@SotiCoto people have different responses, making up the following generally (and shaped heavily by traumas, upbringing, and so on)- fight, flight, fawn, and freeze. Not everyone is going to behave like you (common mind fallacy) and even you might- probably will- come to a point where there are no good options, no ones acceptable to you, or so on- and will probably freeze.
Clearly your response is to fight, mine is as well largely- that and flight- but that's not always the wisest thing. Freezing- facing a dilemma where I knew I couldn't afford to act- probably has saved me from being a murder, worse yet a murderer with witnesses- in one occasion.
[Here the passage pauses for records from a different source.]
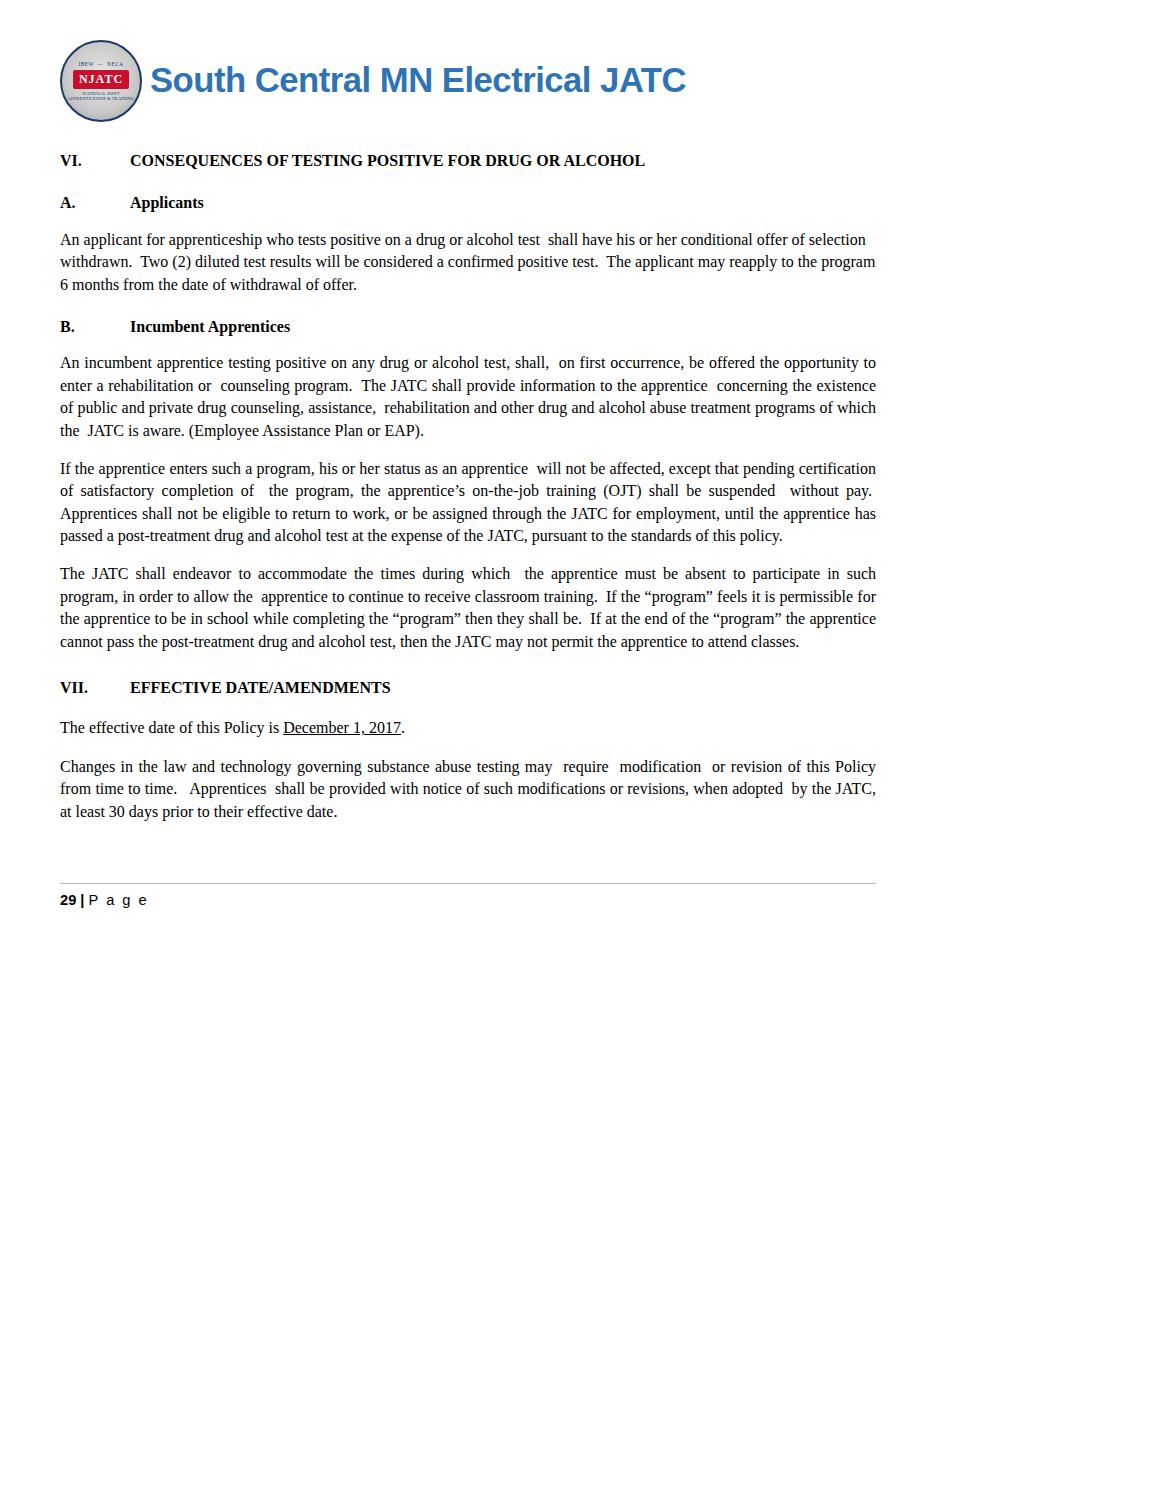IBEW — NECA
NJATC
NATIONAL JOINT
APPRENTICESHIP & TRAINING
South Central MN Electrical JATC
VI. CONSEQUENCES OF TESTING POSITIVE FOR DRUG OR ALCOHOL
A. Applicants
An applicant for apprenticeship who tests positive on a drug or alcohol test shall have his or her conditional offer of selection withdrawn. Two (2) diluted test results will be considered a confirmed positive test. The applicant may reapply to the program 6 months from the date of withdrawal of offer.
B. Incumbent Apprentices
An incumbent apprentice testing positive on any drug or alcohol test, shall, on first occurrence, be offered the opportunity to enter a rehabilitation or counseling program. The JATC shall provide information to the apprentice concerning the existence of public and private drug counseling, assistance, rehabilitation and other drug and alcohol abuse treatment programs of which the JATC is aware. (Employee Assistance Plan or EAP).
If the apprentice enters such a program, his or her status as an apprentice will not be affected, except that pending certification of satisfactory completion of the program, the apprentice’s on-the-job training (OJT) shall be suspended without pay. Apprentices shall not be eligible to return to work, or be assigned through the JATC for employment, until the apprentice has passed a post-treatment drug and alcohol test at the expense of the JATC, pursuant to the standards of this policy.
The JATC shall endeavor to accommodate the times during which the apprentice must be absent to participate in such program, in order to allow the apprentice to continue to receive classroom training. If the “program” feels it is permissible for the apprentice to be in school while completing the “program” then they shall be. If at the end of the “program” the apprentice cannot pass the post-treatment drug and alcohol test, then the JATC may not permit the apprentice to attend classes.
VII. EFFECTIVE DATE/AMENDMENTS
The effective date of this Policy is December 1, 2017.
Changes in the law and technology governing substance abuse testing may require modification or revision of this Policy from time to time. Apprentices shall be provided with notice of such modifications or revisions, when adopted by the JATC, at least 30 days prior to their effective date.
29 | P a g e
Freezing has saved me from getting completely fucked over (for example- think what would happen if your reaction were to fight- in the damn army) as well. And so on.
And I've learnt and continue to learn. There's things- many in fact- I wish I hadn't done in the "fight/confrontation" response- and I've learned to manage my reaction and let my head cool. Even fawning has its place- whether it be as the grease that relationships- romantic, platonic, business and whatnot- run on- or to divert attention. And if your head cools, or you just plain know either way you hate the person and they deserve every bit that's coming to them? If you "must" (or want to, for self-satisfaction) act all the better to do so when they think you're the last one to do it- all the better to do so without them perhaps ever even knowing it was you.
Making people your enemy is dangerous, and making them feel cornered by you more so- whether that be physical, material, social- as Sun Tzu wrote- "build a golden bridge for your enemies to retreat on." Logically it also makes more sense to either have people's self-interest align with your own or seem that way, also.